The resin can also help explain why Wallace's giant bee evolved to be so giant. In addition to damping the tunnels, the sticky resin can help keep the thermites out. "She's strong enough to actually flow through without getting stuck," says Bolt, "while the small termites would definitely get stuck if they tried to penetrate."
However, the evolutionary history of this mystical nature is far from resolved as it is the question of the sociality of bees. Fairs found several women living in a termite nest, but the species has nowhere near the sophisticated community of a honey bee. That's fine, really: The majority of bee species are lonely, so honey bees are out here.
Out of concern for the condition of the species population, Bolt left his test in nature. Poachers would not be so sensitive why he keeps the bee's place a secret. "I felt incredible responsibility because by saying that this creature exists exists, it means people can try to look for it," says Bolt. "That's why I immediately started talking to the authorities and locals in Indonesia to find a way to help protect it."
The news of the rediscovery comes only one week after an alarming report cataloged large falls in insect populations. The simultaneous terrible and calming truth is that while insects do not completely disappear from the Earth's surface, some suffer more than others. Pollinating species are affected by pesticides, but other species will inevitably adapt to a warmer and generally less hospitable planet.
"In a time of biodiversity falling, including for insects, this rediscovery gives us hope that not everything is lost and that we have managed to protect not only a fantastic bee, but more importantly the unique habitat that is its and probably many other rare species "at home", says Cornell University entomologist Corrie Moreau, who was not involved in this new work. 19659003] The challenge is that the protection of species such as Wallace's giant bee requires understanding of them. means sending people like Bolt to involuntary places for days, and that means using what we have learned to inform about how we protect vulnerable species, including identifying vulnerable habitats and protecting them at all costs.
This is particularly urgent for large species such as Wallace's giant bee, because large species are more vulnerable, the bigger you are, the fewer of your species can fit into an ecosystem. "It's like lemurs," Brian Fisher says. , curator for ento mology at the California Academy of Sciences, who was not involved in this work. "You can predict exactly the next eradication of lemurs based on body size. It's the same for insects."

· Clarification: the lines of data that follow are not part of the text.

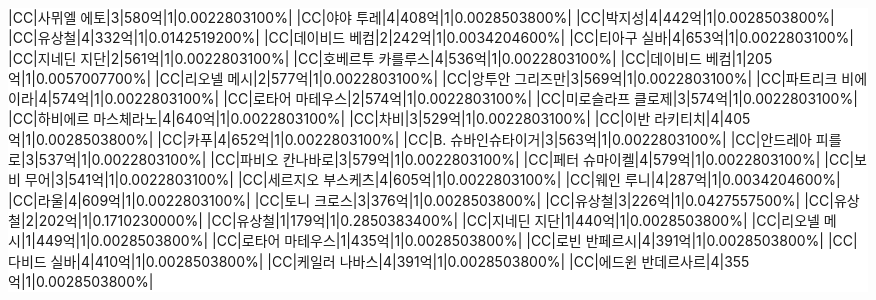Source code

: |CC|사뮈엘 에토|3|580억|1|0.0022803100%|
|CC|야야 투레|4|408억|1|0.0028503800%|
|CC|박지성|4|442억|1|0.0028503800%|
|CC|유상철|4|332억|1|0.0142519200%|
|CC|데이비드 베컴|2|242억|1|0.0034204600%|
|CC|티아구 실바|4|653억|1|0.0022803100%|
|CC|지네딘 지단|2|561억|1|0.0022803100%|
|CC|호베르투 카를루스|4|536억|1|0.0022803100%|
|CC|데이비드 베컴|1|205억|1|0.0057007700%|
|CC|리오넬 메시|2|577억|1|0.0022803100%|
|CC|앙투안 그리즈만|3|569억|1|0.0022803100%|
|CC|파트리크 비에이라|4|574억|1|0.0022803100%|
|CC|로타어 마테우스|2|574억|1|0.0022803100%|
|CC|미로슬라프 클로제|3|574억|1|0.0022803100%|
|CC|하비에르 마스체라노|4|640억|1|0.0022803100%|
|CC|차비|3|529억|1|0.0022803100%|
|CC|이반 라키티치|4|405억|1|0.0028503800%|
|CC|카푸|4|652억|1|0.0022803100%|
|CC|B. 슈바인슈타이거|3|563억|1|0.0022803100%|
|CC|안드레아 피를로|3|537억|1|0.0022803100%|
|CC|파비오 칸나바로|3|579억|1|0.0022803100%|
|CC|페터 슈마이켈|4|579억|1|0.0022803100%|
|CC|보비 무어|3|541억|1|0.0022803100%|
|CC|세르지오 부스케츠|4|605억|1|0.0022803100%|
|CC|웨인 루니|4|287억|1|0.0034204600%|
|CC|라울|4|609억|1|0.0022803100%|
|CC|토니 크로스|3|376억|1|0.0028503800%|
|CC|유상철|3|226억|1|0.0427557500%|
|CC|유상철|2|202억|1|0.1710230000%|
|CC|유상철|1|179억|1|0.2850383400%|
|CC|지네딘 지단|1|440억|1|0.0028503800%|
|CC|리오넬 메시|1|449억|1|0.0028503800%|
|CC|로타어 마테우스|1|435억|1|0.0028503800%|
|CC|로빈 반페르시|4|391억|1|0.0028503800%|
|CC|다비드 실바|4|410억|1|0.0028503800%|
|CC|케일러 나바스|4|391억|1|0.0028503800%|
|CC|에드윈 반데르사르|4|355억|1|0.0028503800%|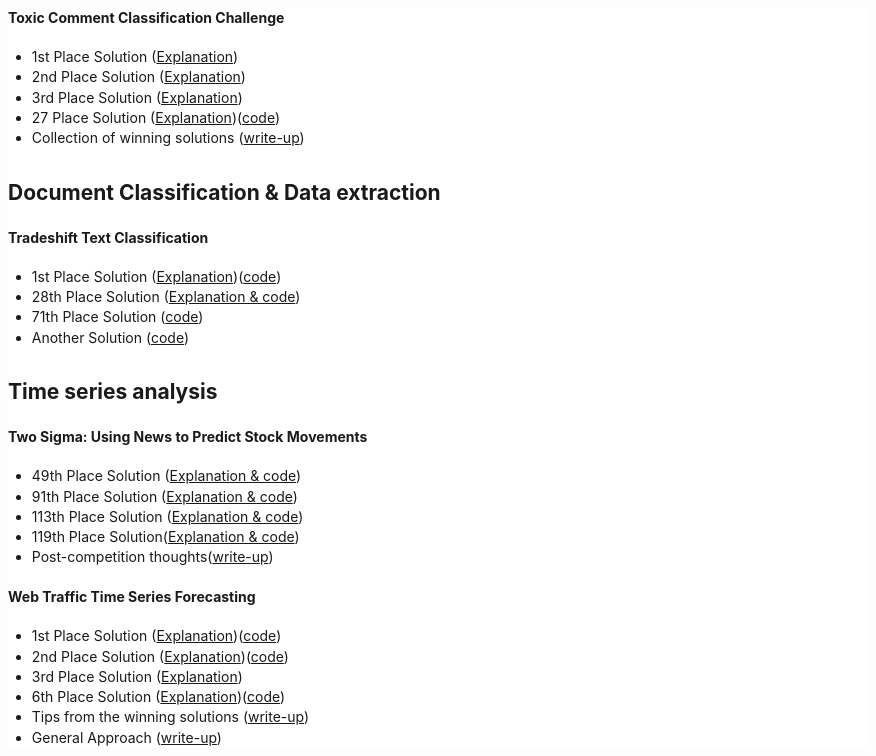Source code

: #### Toxic Comment Classification Challenge
* 1st Place Solution ([Explanation](https://www.kaggle.com/c/jigsaw-toxic-comment-classification-challenge/discussion/52557#latest-533843))
* 2nd Place Solution ([Explanation](https://www.kaggle.com/c/jigsaw-toxic-comment-classification-challenge/discussion/52612#latest-413355))
* 3rd Place Solution ([Explanation](https://www.kaggle.com/c/jigsaw-toxic-comment-classification-challenge/discussion/52762#latest-434841))
* 27 Place Solution ([Explanation](https://www.kaggle.com/c/jigsaw-toxic-comment-classification-challenge/discussion/52719))([code](https://github.com/zake7749/DeepToxic))
* Collection of winning solutions ([write-up](https://www.kaggle.com/c/jigsaw-toxic-comment-classification-challenge/discussion/72597#latest-437366))

## Document Classification & Data extraction
#### Tradeshift Text Classification
* 1st Place Solution ([Explanation](https://www.kaggle.com/c/tradeshift-text-classification/discussion/10901#latest-62000))([code](https://github.com/daxiongshu/tradeshift-text-classification))
* 28th Place Solution ([Explanation & code](https://www.kaggle.com/c/tradeshift-text-classification/discussion/10629))
* 71th Place Solution ([code](https://github.com/mandelbrot/kaggle-tradeshift-text-classification))
* Another Solution ([code](https://github.com/jdlevitt/Tradeshift_kaggle))

## Time series analysis 

#### Two Sigma: Using News to Predict Stock Movements
* 49th Place Solution ([Explanation & code](https://www.kaggle.com/silvernine/very-simple-nn-model-market-data-only))
* 91th Place Solution ([Explanation & code](https://www.kaggle.com/alluxia/lb-0-6326-tuned-xgboost-baseline))
* 113th Place Solution ([Explanation & code](https://www.kaggle.com/charleslandau/iterative-approach))
* 119th Place Solution([Explanation & code](https://www.kaggle.com/yatzhash/news-features-without-headline-subjects))
* Post-competition thoughts([write-up](https://www.kaggle.com/c/two-sigma-financial-news/discussion/102914#latest-593302))

#### Web Traffic Time Series Forecasting
* 1st Place Solution ([Explanation](https://www.kaggle.com/c/web-traffic-time-series-forecasting/discussion/43795))([code](https://github.com/Arturus/kaggle-web-traffic))
* 2nd Place Solution ([Explanation](https://www.kaggle.com/c/web-traffic-time-series-forecasting/discussion/39395))([code](https://github.com/jfpuget/Kaggle/tree/master/WebTrafficPrediction))
* 3rd Place Solution ([Explanation](https://www.kaggle.com/c/web-traffic-time-series-forecasting/discussion/39876))
* 6th Place Solution ([Explanation](https://www.kaggle.com/c/web-traffic-time-series-forecasting/discussion/39370))([code](https://github.com/sjvasquez/web-traffic-forecasting))
* Tips from the winning solutions ([write-up](https://www.kaggle.com/c/web-traffic-time-series-forecasting/discussion/43535))
* General Approach ([write-up](https://www.kaggle.com/c/web-traffic-time-series-forecasting/discussion/39367))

Complications are that fewer than half of insect species have been discovered. "Again and again, in the news, Elon Musk puts people on Mars, SpaceX. But there is no exploration on Earth," Fisher says. "No one is launching an EarthX that we don't have time to do if we actually want to document who we are sharing this planet with."
Meanwhile, Wallace's giant bee stands as both a survival and scientific effort. "Now it's not time to bend your hands in despair," says Bolt. "Now is the time to get to work and try to do what we can to protect bees."